Go through the data and report how many lines include the word "kannst", giving only the number.

Extracted page text data:
________
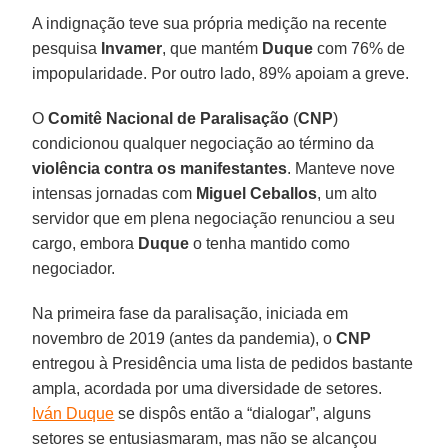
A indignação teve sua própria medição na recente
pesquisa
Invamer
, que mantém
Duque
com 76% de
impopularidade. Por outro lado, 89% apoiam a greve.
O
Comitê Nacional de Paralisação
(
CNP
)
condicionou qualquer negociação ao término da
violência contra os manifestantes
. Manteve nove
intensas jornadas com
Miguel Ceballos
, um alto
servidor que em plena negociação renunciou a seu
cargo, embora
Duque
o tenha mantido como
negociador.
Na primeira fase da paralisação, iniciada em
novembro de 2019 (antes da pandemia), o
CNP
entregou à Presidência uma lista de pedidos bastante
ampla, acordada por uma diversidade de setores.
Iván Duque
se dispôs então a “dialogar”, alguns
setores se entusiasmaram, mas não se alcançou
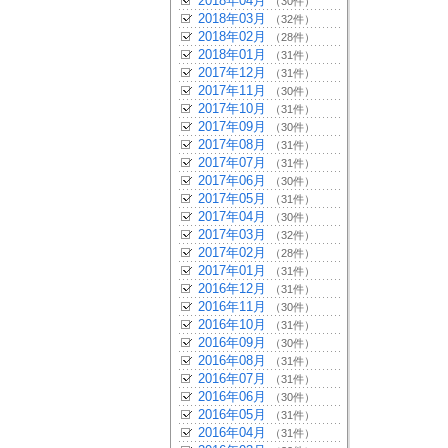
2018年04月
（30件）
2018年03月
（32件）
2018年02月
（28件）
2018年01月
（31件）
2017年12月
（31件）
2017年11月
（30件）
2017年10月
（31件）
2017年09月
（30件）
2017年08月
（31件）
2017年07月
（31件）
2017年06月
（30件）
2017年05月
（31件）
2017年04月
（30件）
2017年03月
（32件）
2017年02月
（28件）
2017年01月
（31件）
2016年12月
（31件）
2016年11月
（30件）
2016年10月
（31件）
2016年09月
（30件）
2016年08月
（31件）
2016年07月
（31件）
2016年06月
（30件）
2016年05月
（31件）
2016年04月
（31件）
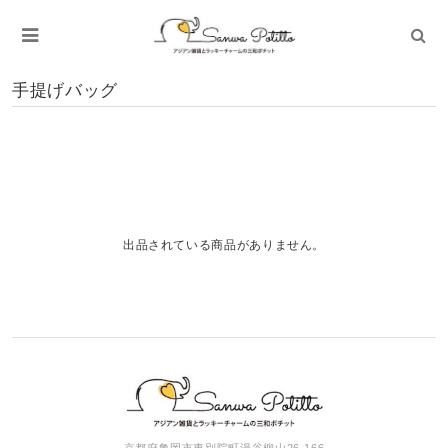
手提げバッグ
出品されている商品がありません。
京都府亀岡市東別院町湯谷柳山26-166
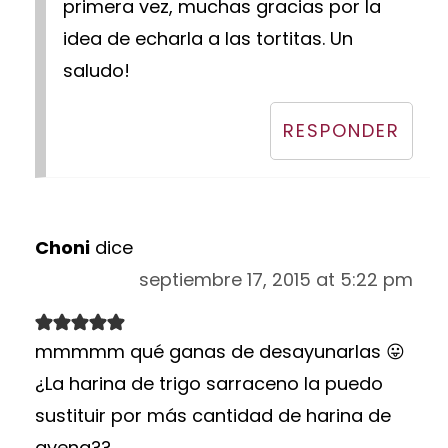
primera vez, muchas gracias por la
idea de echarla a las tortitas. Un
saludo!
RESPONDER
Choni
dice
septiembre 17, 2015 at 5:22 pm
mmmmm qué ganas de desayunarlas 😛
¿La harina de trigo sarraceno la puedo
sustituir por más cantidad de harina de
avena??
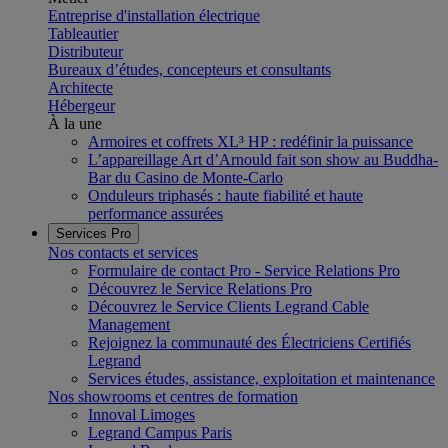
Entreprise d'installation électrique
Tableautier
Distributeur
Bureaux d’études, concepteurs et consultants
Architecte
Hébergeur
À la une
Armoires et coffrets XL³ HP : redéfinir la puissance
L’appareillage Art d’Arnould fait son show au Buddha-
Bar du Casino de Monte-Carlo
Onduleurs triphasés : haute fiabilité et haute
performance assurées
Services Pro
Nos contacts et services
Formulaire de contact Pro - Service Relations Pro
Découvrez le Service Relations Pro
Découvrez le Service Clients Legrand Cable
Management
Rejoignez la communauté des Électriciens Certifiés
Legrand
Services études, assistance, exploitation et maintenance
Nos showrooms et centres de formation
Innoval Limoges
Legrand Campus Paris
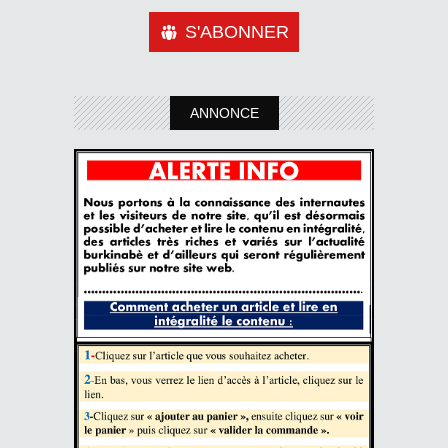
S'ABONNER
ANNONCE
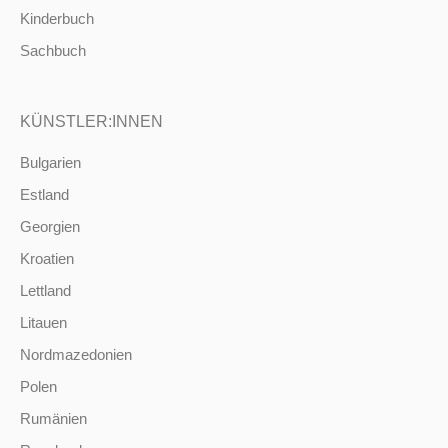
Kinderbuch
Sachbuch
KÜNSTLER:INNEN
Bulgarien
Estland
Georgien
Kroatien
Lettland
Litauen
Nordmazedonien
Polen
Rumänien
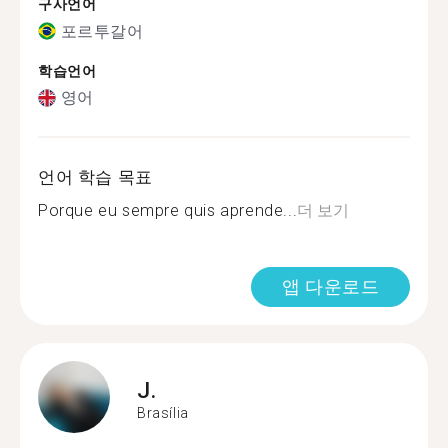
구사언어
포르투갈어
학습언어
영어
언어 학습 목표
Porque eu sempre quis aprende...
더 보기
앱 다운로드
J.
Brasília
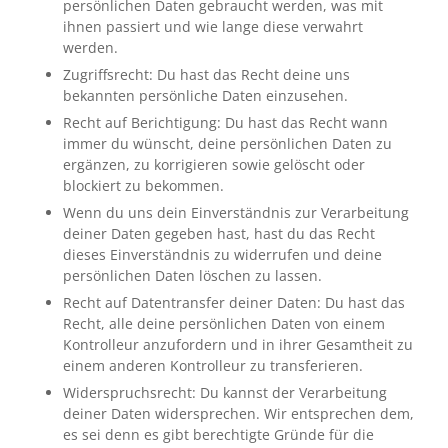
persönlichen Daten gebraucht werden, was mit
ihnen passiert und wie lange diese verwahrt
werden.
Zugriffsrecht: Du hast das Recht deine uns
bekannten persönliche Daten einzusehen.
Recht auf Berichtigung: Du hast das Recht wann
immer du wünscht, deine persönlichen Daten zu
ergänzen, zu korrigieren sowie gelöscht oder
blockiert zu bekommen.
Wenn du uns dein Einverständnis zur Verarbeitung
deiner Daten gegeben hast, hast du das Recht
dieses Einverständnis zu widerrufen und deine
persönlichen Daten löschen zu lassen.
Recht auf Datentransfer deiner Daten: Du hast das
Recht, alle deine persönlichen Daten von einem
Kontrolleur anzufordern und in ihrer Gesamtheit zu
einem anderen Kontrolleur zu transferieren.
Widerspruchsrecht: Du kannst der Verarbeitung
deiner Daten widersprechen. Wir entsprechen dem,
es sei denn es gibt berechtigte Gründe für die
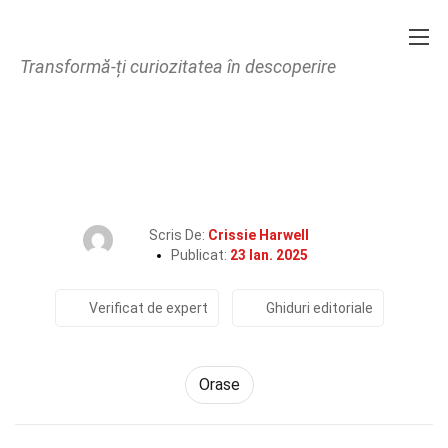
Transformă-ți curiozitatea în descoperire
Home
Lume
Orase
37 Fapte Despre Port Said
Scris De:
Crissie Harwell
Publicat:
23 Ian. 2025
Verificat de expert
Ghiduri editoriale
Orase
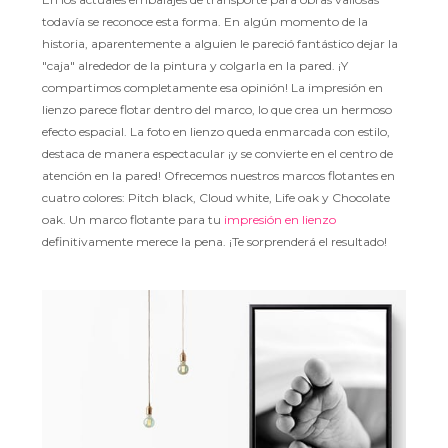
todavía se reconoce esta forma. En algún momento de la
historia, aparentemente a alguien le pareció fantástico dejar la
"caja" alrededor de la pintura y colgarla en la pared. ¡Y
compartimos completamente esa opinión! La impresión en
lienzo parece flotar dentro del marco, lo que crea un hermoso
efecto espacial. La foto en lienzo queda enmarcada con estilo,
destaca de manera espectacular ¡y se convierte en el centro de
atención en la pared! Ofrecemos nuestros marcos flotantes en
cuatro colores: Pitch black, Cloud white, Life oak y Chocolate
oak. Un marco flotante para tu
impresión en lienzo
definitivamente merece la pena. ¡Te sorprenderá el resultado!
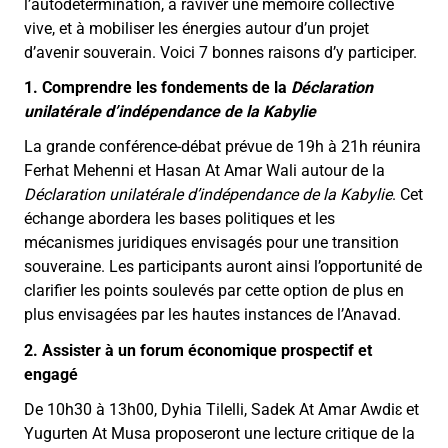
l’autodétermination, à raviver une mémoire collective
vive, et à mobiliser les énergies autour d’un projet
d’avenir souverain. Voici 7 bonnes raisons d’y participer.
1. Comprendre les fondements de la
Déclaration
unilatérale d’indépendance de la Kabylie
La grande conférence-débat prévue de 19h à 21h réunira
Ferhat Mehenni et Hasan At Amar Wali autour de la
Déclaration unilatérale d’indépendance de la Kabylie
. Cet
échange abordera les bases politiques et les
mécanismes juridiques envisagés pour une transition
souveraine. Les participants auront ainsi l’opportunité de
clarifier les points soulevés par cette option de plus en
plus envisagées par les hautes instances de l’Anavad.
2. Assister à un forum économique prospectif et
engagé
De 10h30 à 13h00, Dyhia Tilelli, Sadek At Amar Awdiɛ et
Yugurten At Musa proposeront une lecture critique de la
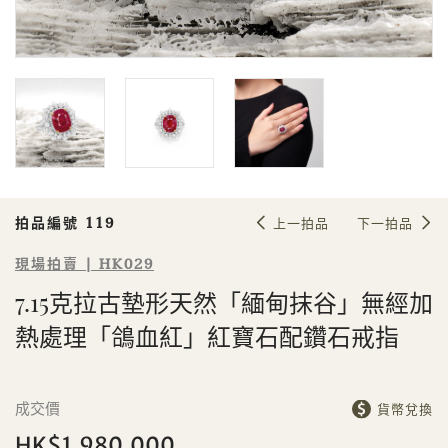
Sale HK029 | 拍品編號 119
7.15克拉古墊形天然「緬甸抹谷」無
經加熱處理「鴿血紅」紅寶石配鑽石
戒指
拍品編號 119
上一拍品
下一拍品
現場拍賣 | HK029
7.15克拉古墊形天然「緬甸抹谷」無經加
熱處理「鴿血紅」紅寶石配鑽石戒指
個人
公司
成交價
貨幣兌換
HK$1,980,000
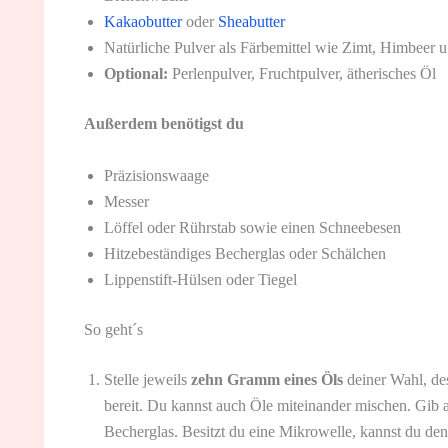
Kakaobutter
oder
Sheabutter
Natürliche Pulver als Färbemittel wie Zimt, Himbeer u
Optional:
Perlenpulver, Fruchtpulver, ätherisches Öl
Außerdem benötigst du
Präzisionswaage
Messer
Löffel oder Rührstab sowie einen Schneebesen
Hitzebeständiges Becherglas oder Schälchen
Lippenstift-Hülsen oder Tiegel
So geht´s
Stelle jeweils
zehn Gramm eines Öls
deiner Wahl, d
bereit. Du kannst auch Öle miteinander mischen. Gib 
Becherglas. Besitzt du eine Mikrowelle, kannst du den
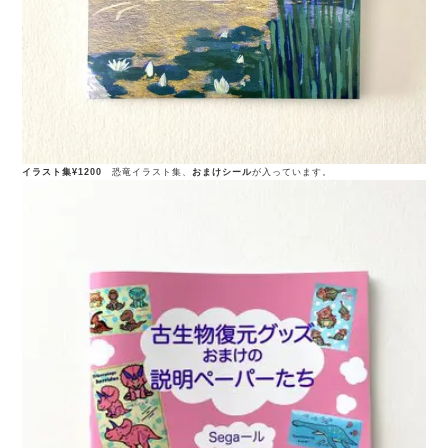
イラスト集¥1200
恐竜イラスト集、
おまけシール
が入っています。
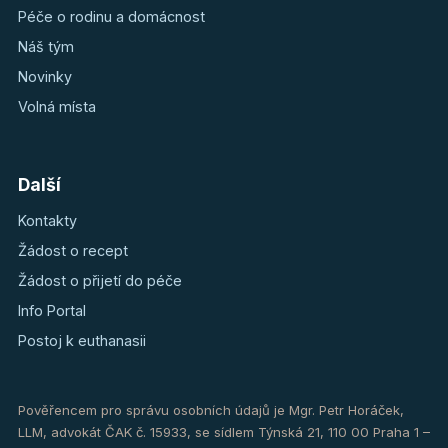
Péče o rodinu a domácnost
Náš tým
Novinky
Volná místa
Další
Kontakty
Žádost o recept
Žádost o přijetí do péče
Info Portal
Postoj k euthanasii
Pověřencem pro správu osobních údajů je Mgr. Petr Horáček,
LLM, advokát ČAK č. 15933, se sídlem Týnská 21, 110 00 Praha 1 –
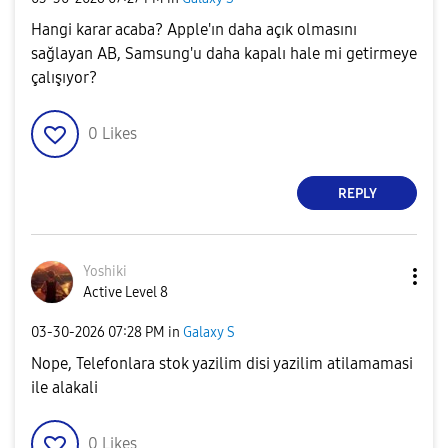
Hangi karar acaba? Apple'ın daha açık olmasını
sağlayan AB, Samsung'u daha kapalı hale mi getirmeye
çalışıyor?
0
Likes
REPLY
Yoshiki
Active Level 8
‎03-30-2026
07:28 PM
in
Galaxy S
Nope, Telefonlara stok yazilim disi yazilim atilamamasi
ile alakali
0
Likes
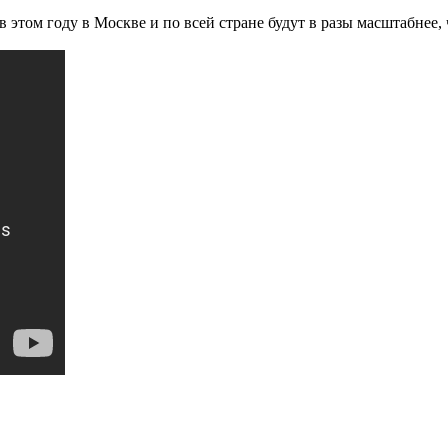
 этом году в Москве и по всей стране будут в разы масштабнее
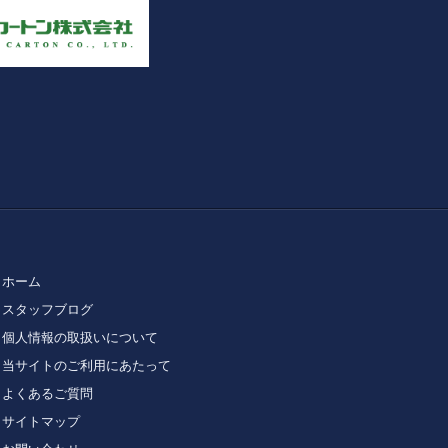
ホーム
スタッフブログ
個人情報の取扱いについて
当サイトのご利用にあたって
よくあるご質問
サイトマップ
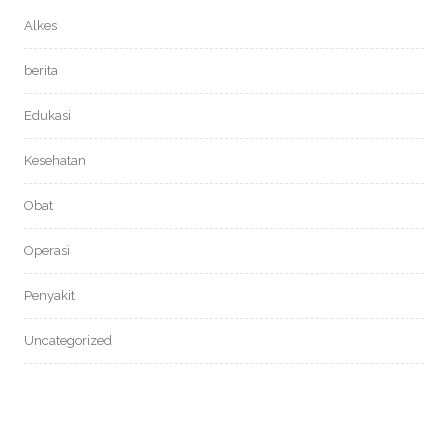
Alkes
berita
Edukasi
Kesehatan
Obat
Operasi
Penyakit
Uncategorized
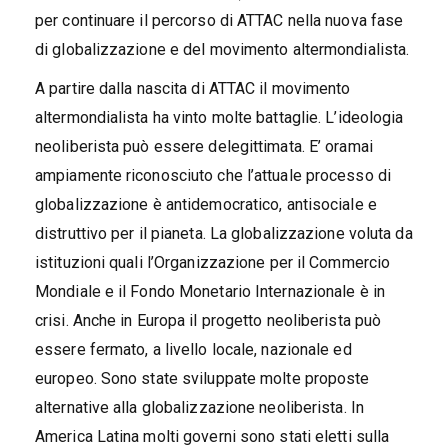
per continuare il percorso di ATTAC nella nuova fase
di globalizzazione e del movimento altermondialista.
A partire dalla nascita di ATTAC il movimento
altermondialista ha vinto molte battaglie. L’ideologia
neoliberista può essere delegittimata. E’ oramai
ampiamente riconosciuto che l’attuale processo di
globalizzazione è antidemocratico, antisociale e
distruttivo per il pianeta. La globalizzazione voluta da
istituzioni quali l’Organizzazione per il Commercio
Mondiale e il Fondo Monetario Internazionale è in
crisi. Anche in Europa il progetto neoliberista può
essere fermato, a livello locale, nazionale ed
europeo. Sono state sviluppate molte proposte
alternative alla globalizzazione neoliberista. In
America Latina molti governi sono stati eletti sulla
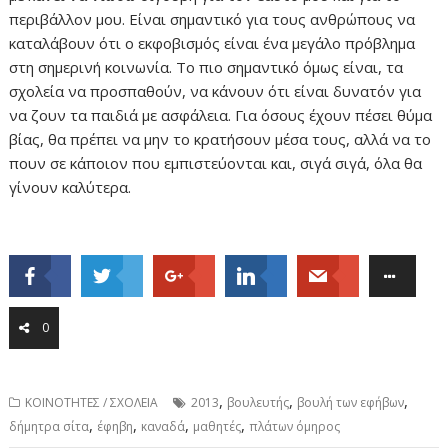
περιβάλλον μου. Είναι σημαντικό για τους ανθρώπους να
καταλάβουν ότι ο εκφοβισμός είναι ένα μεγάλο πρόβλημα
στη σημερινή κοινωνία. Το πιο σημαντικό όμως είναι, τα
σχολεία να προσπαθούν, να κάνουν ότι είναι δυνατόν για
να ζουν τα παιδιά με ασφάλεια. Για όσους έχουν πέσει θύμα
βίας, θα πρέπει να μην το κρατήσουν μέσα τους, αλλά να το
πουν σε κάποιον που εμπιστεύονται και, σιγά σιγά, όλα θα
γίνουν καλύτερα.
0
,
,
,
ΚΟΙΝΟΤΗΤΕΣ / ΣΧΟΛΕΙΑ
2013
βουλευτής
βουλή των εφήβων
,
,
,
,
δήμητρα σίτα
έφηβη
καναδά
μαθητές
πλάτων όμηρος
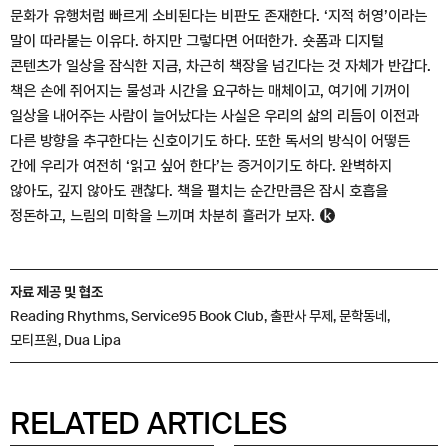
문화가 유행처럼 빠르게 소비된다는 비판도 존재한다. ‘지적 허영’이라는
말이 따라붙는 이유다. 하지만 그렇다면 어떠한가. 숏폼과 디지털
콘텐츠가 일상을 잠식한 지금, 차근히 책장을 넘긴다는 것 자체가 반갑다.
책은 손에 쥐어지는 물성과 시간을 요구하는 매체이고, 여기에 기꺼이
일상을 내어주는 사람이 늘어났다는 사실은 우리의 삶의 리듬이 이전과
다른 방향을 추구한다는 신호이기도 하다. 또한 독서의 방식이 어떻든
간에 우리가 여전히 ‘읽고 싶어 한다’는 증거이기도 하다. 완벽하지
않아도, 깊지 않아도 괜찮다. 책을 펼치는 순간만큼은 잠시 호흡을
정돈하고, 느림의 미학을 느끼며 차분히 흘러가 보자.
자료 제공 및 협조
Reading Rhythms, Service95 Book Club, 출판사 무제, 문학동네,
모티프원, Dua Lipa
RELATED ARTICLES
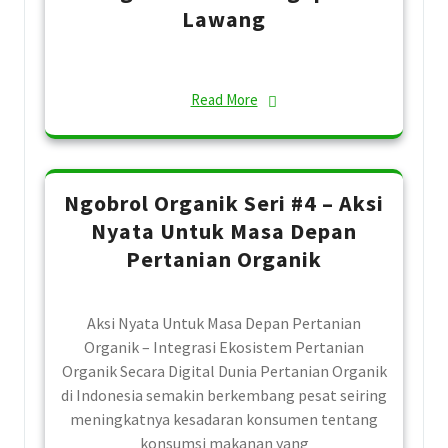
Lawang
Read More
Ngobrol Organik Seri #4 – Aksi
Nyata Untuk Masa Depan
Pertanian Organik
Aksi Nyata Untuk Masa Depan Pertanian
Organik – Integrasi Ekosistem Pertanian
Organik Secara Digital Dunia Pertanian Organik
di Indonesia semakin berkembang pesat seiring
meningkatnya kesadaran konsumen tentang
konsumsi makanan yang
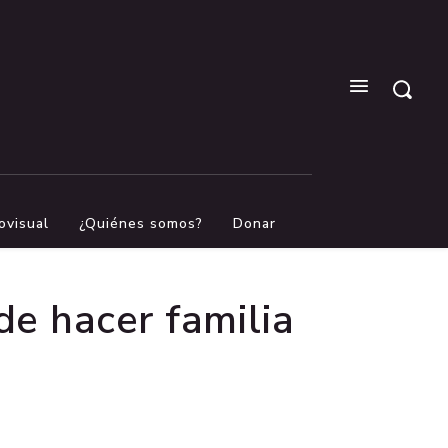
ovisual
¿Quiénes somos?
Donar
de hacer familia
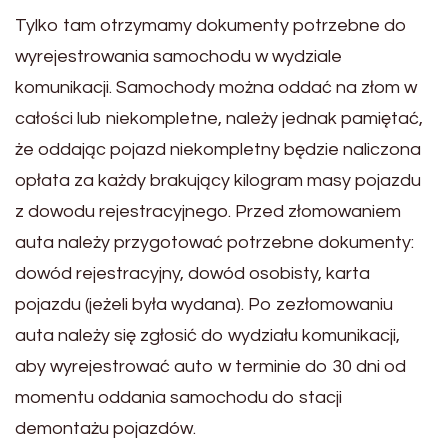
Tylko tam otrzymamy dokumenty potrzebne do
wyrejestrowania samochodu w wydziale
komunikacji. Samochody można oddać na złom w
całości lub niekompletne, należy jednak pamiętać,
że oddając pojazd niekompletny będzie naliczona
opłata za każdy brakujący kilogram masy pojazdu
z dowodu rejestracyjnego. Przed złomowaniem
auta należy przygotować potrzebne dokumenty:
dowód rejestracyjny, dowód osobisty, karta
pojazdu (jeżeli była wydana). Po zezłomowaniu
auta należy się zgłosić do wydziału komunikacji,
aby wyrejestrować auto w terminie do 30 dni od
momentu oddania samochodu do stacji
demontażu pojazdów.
________
Task response: 3